И Сарбан вытер слезу, которая там, в оранжерее Игнаца, показалась ему такой знакомой, как будто он ее уже где-то видел; как будто эта слеза однажды блеснула на чьем-то лице, но он не знал, когда и на ком, поэтому продолжил рассказ о том, как провел ночь рядом с Варой, но Вара казалась такой далекой, и глаза ее были закрыты, она смотрела вслед Богу. Не умирай, шептал Сарбан ей на ухо, а Вара шептала в ответ: как я могу умереть дважды? Помоги мне так и поступить. И Сарбана охватила предсмертная дрожь, как в те ночные моменты, когда не знаешь, придет ли утро, или оно лежит где-то мертвое, выпотрошенное беспокойной ночью. Но утро все же пришло, а с ним и толпа биварцев, которые мяли шапки в руках, не поднимали глаз и стояли стеной вокруг мешка на мостовой. Сарбан вскочил, растолкал их, развязал мешок и вытащил Бога (богбогбогбог!), спросил: Бог? (гобгобгобгоб!). Ибо его было трудно узнать, так он был перемазан в дерьме, а рот его был набит бумагой. Вы бы хоть его обмыли, негодяи! – крикнул – по его словам – Сарбан, и откуда-то донесся вздох Вары, которая все поняла. Сарбан вытащил бумаги изо рта мальчика и прочел вслух историю, что была на них накарябана, стоя над маленьким Богом, как будто на поминальной службе. Пока Сарбан так стоял, он не видел большую дыру от ножа в спине мальчика, но биварцы ее отлично видели с того места, где сами стояли, а дыра видела их и как будто насмехалась, кривясь иссохшим ртом.

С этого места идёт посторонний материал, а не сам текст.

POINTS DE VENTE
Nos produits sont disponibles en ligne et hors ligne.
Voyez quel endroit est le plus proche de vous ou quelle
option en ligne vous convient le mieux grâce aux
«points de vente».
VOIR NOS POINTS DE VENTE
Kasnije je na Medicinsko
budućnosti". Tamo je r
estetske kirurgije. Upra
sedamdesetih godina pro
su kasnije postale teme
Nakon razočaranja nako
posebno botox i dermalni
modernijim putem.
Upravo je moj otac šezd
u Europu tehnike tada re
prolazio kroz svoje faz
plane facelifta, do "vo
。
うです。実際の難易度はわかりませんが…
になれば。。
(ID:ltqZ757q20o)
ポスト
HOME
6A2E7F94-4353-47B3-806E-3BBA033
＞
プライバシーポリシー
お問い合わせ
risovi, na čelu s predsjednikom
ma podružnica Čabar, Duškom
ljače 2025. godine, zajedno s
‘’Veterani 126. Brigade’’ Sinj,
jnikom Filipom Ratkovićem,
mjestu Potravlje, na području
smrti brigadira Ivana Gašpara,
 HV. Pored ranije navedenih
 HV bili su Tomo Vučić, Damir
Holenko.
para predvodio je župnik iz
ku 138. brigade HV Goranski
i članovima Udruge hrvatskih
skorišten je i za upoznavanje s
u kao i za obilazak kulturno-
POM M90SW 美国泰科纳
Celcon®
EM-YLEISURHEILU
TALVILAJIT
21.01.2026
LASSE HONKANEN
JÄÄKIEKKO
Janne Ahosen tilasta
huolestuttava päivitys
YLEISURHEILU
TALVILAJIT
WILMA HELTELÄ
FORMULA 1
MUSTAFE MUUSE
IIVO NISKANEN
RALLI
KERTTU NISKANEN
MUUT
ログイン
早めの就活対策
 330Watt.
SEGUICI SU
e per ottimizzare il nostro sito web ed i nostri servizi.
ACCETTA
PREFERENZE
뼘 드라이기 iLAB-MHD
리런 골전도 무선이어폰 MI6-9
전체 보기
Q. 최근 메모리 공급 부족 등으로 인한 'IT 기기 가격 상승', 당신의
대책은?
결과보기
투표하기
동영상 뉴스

В конце концов мальчика обмыли, дыру в спине зашили и похоронили, дома очистили от сажи и вновь возвели рухнувшие стены, но ничего больше нельзя было сделать для Вары и Сарбана, которые лишь молчали и глядели в пустоту, ибо дом был таким пустым без Бога. И Вара возненавидела священника. Сарбан это знал, чувствовал, хотя жена ничего ему не говорила; она его ненавидела, так как он ее оставил, чтобы помогать другим, и теперь у всех были дети, кроме нее. Они не наши дети! – внезапно кричала Вара посреди ночи, уткнувшись в подушки, и Сарбан мог лишь сказать: знаю. Знаю, Вара. Он поворачивался к ней и целовал в висок, пока она не засыпала, ибо любил ее больше, чем мог выразить словами, и в полусне ему казалось, что он целует в висок Бога, но без эха.
Шли дни, и Сарбан пытался что-нибудь узнать, вытянуть из кого-нибудь как можно больше о смерти Бога, но никто ничего не слышал, не видел, лишь Ничто видело все, но как его спросить? И так вышло, что священник нарек убийцу этим именем – Ничто, – ибо нужно было имя, чтобы его поймать. Ничто убило его сына, одновременно уничтожив все, что еще было в нем самом.

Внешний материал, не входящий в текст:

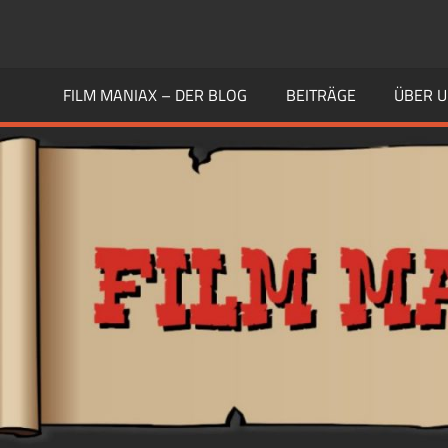
Zum
Inhalt
FILM
Guten
springen
Geschmack
FILM MANIAX – DER BLOG
BEITRÄGE
ÜBER 
MANIAX
haben
Andere
BLOG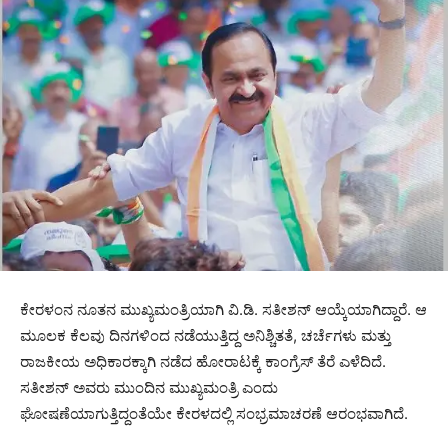
ಕೇರಳಂನ ನೂತನ ಮುಖ್ಯಮಂತ್ರಿಯಾಗಿ ವಿ.ಡಿ. ಸತೀಶನ್ ಆಯ್ಕೆಯಾಗಿದ್ದಾರೆ. ಆ
ಮೂಲಕ ಕೆಲವು ದಿನಗಳಿಂದ ನಡೆಯುತ್ತಿದ್ದ ಅನಿಶ್ಚಿತತೆ, ಚರ್ಚೆಗಳು ಮತ್ತು
ರಾಜಕೀಯ ಅಧಿಕಾರಕ್ಕಾಗಿ ನಡೆದ ಹೋರಾಟಕ್ಕೆ ಕಾಂಗ್ರೆಸ್ ತೆರೆ ಎಳೆದಿದೆ.
ಸತೀಶನ್ ಅವರು ಮುಂದಿನ ಮುಖ್ಯಮಂತ್ರಿ ಎಂದು
ಘೋಷಣೆಯಾಗುತ್ತಿದ್ದಂತೆಯೇ ಕೇರಳದಲ್ಲಿ ಸಂಭ್ರಮಾಚರಣೆ ಆರಂಭವಾಗಿದೆ.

– Потому что можно умереть и прежде смерти, – сказал он Игнацу.
И в этот самый момент своей повести Сарбан убедился, что Игнац все понимает, потому что поди знай, сколько раз (она) он умирал, но ведь каким-то образом оказался здесь.

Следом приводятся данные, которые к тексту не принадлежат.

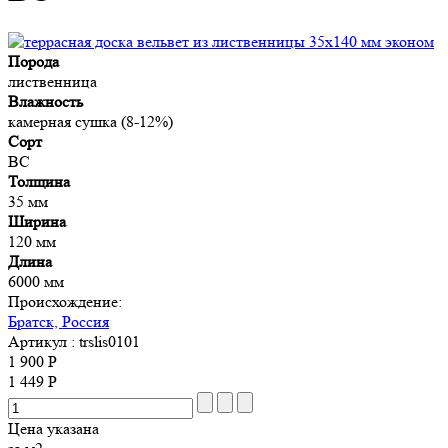
Порода
лиственница
Влажность
камерная сушка (8-12%)
Сорт
BC
Толщина
35 мм
Ширина
120 мм
Длина
6000 мм
Происхождение:
Братск, Россия
Артикул
: trslis0101
1 900 Р
1 449 Р
Цена указана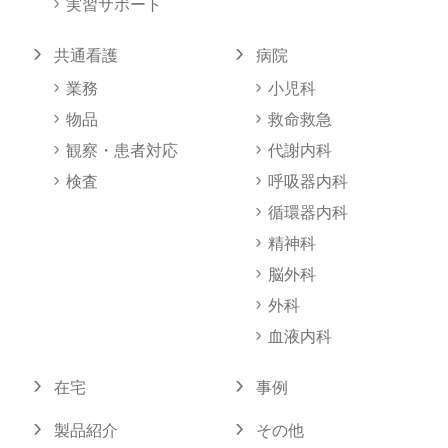
実習サポート
第6条（禁止事項）
共通看護
病院
登録ユーザーは、本サービスの利用にあたり、以下の各号
のいずれかに該当する行為または該当すると当社が判断す
業務
小児科
る行為をしてはなりません。
物品
救命救急
(1)法令に違反する行為または犯罪行為に関連する行為
観察・患者対応
代謝内科
(2)当社、本サービスの他の利用者またはその他の第三者
検査
呼吸器内科
に対する詐欺または脅迫行為
循環器内科
(3)公序良俗に反する行為
精神科
(4)当社、本サービスの他の利用者またはその他の第三者
脳外科
の知的財産権、肖像権、プライバシーの権利、名誉、その
外科
他の権利または利益を侵害する行為
(5)本サービスを通じ、以下に該当し、または該当すると
血液内科
当社が判断する情報を当社または本サービスの他の利用者
在宅
事例
に送信すること
・過度に暴力的または残虐な表現を含む情報
製品紹介
その他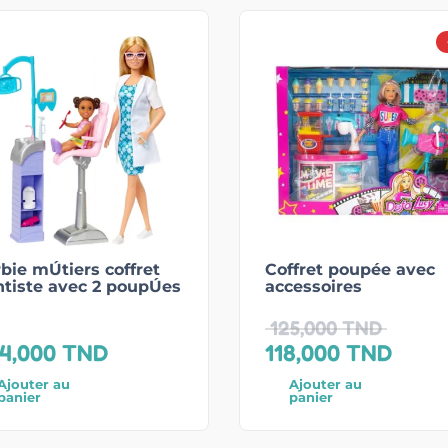
bie mÚtiers coffret
Coffret poupée avec
ntiste avec 2 poupÚes
accessoires
125,000
TND
4,000
TND
118,000
TND
Ajouter au
Ajouter au
panier
panier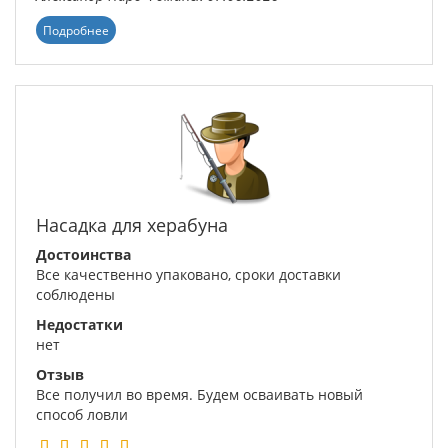
Подробнее
Насадка для херабуна
Достоинства
Все качественно упаковано, сроки доставки
соблюдены
Недостатки
нет
Отзыв
Все получил во время. Будем осваивать новый
способ ловли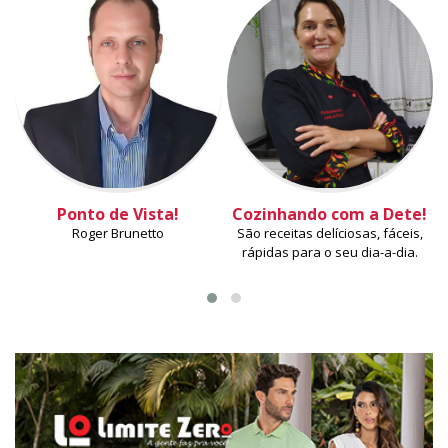
Ponto de Vista!
Cozinhando com a Dete!
Roger Brunetto
São receitas delíciosas, fáceis,
rápidas para o seu dia-a-dia.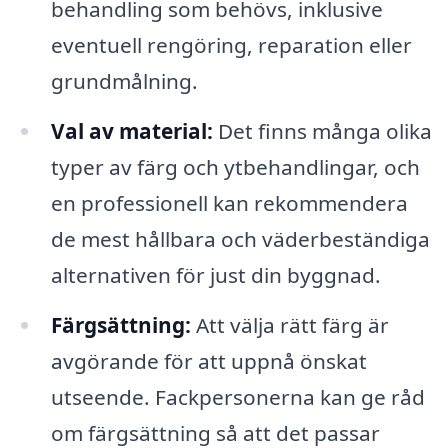
behandling som behövs, inklusive
eventuell rengöring, reparation eller
grundmålning.
Val av material:
Det finns många olika
typer av färg och ytbehandlingar, och
en professionell kan rekommendera
de mest hållbara och väderbeständiga
alternativen för just din byggnad.
Färgsättning:
Att välja rätt färg är
avgörande för att uppnå önskat
utseende. Fackpersonerna kan ge råd
om färgsättning så att det passar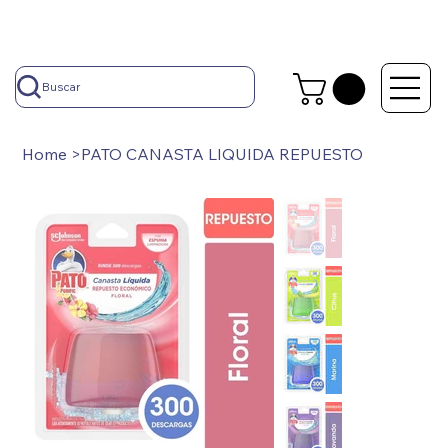
Buscar
Home
>
PATO CANASTA LIQUIDA REPUESTO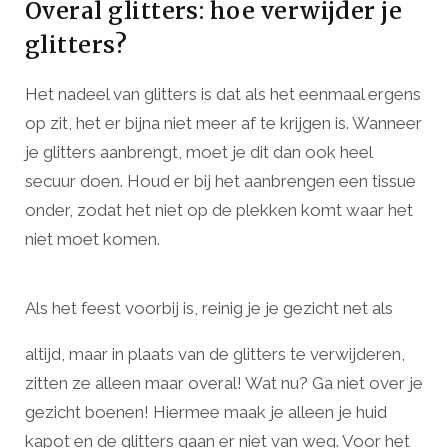
Overal glitters: hoe verwijder je
glitters?
Het nadeel van glitters is dat als het eenmaal ergens
op zit, het er bijna niet meer af te krijgen is. Wanneer
je glitters aanbrengt, moet je dit dan ook heel
secuur doen. Houd er bij het aanbrengen een tissue
onder, zodat het niet op de plekken komt waar het
niet moet komen.
Als het feest voorbij is, reinig je je gezicht net als
altijd, maar in plaats van de glitters te verwijderen,
zitten ze alleen maar overal! Wat nu? Ga niet over je
gezicht boenen! Hiermee maak je alleen je huid
kapot en de glitters gaan er niet van weg. Voor het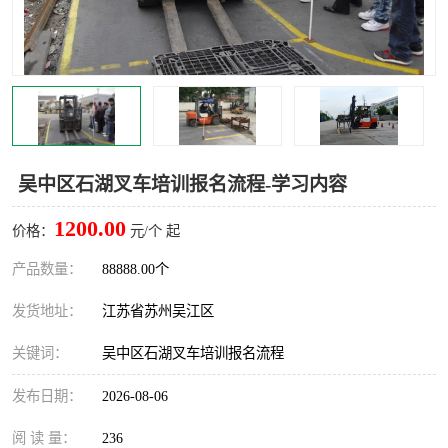
叉车培训中心
叉车操作证培训复审
叉车司机培训
焊工培训
行车起重机培训
登高证培训
吴中区石湖叉车培训报名流程-学习内容
1200.00
价格：
元/个 起
产品数量：
88888.00个
发货地址：
江苏省苏州吴江区
关键词：
吴中区石湖叉车培训报名流程
发布日期：
2026-08-06
阅 读 量：
236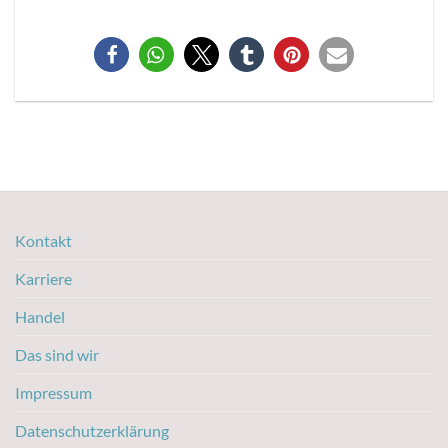
Kontakt
Karriere
Handel
Das sind wir
Impressum
Datenschutzerklärung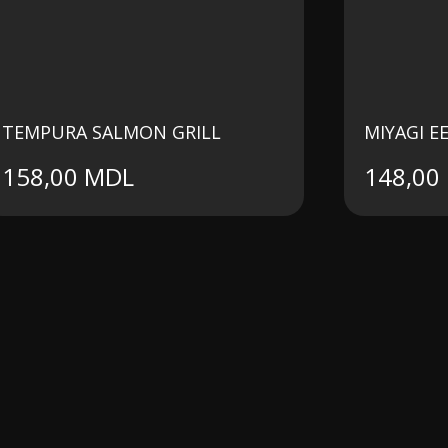
TEMPURA SALMON GRILL
MIYAGI E
158,00
MDL
148,00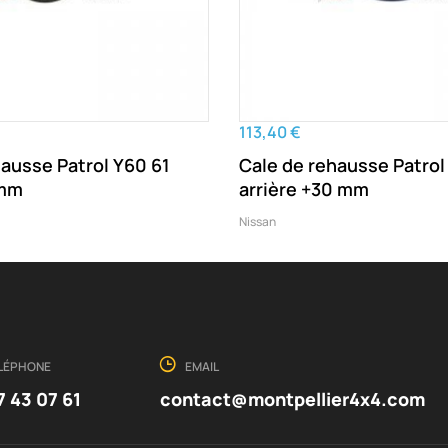
113,40 €
hausse Patrol Y60 61
Cale de rehausse Patrol
 mm
arrière +30 mm
Nissan
LÉPHONE
EMAIL
7 43 07 61
contact@montpellier4x4.com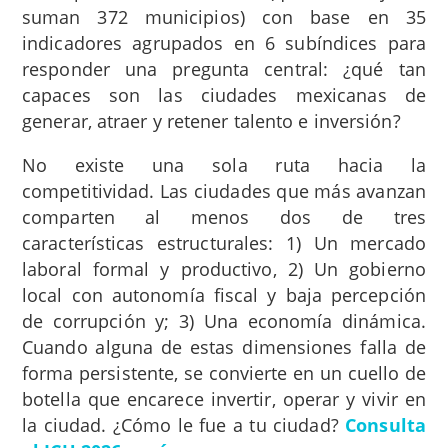
suman 372 municipios) con base en 35
indicadores agrupados en 6 subíndices para
responder una pregunta central: ¿qué tan
capaces son las ciudades mexicanas de
generar, atraer y retener talento e inversión?
No existe una sola ruta hacia la
competitividad. Las ciudades que más avanzan
comparten al menos dos de tres
características estructurales: 1) Un mercado
laboral formal y productivo, 2) Un gobierno
local con autonomía fiscal y baja percepción
de corrupción y; 3) Una economía dinámica.
Cuando alguna de estas dimensiones falla de
forma persistente, se convierte en un cuello de
botella que encarece invertir, operar y vivir en
la ciudad. ¿Cómo le fue a tu ciudad?
Consulta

Днем священник искал Ничто, ночью целовал в висок Вару, которая уже не разговаривала ни с ним, ни с кем-то еще, ни, вероятно, сама с собой. Каким образом Вара договорилась с собственной душой о том, когда ей уйти, Сарбан понятия не имел как, но это случилось. Однажды утром Вара ушла раньше, чем священник проснулся, и не оставила после себя ни словечка, ни записки, которая объясняла бы такой поступок. Сарбан вскочил с постели и в ночной рубашке побежал по улицам, расспрашивая о Варе, и биварцы показывали пальцем, дескать, туда она пошла, туда, и при ней была котомка; и Сарбан бежал, и все новые пальцы указывали на стены, а затем, когда последний городской палец указал за ворота, священник все понял, упал на колени и начал бить кулаками по грязи, сотрясаясь от рыданий, словно видел перед собой не землю, а чей-то громадный висок, за которым и созрел этот жуткий замысел. В каком-то смысле такова истина, подумал Сарбан и вытер еще одну слезу, на этот раз чужую.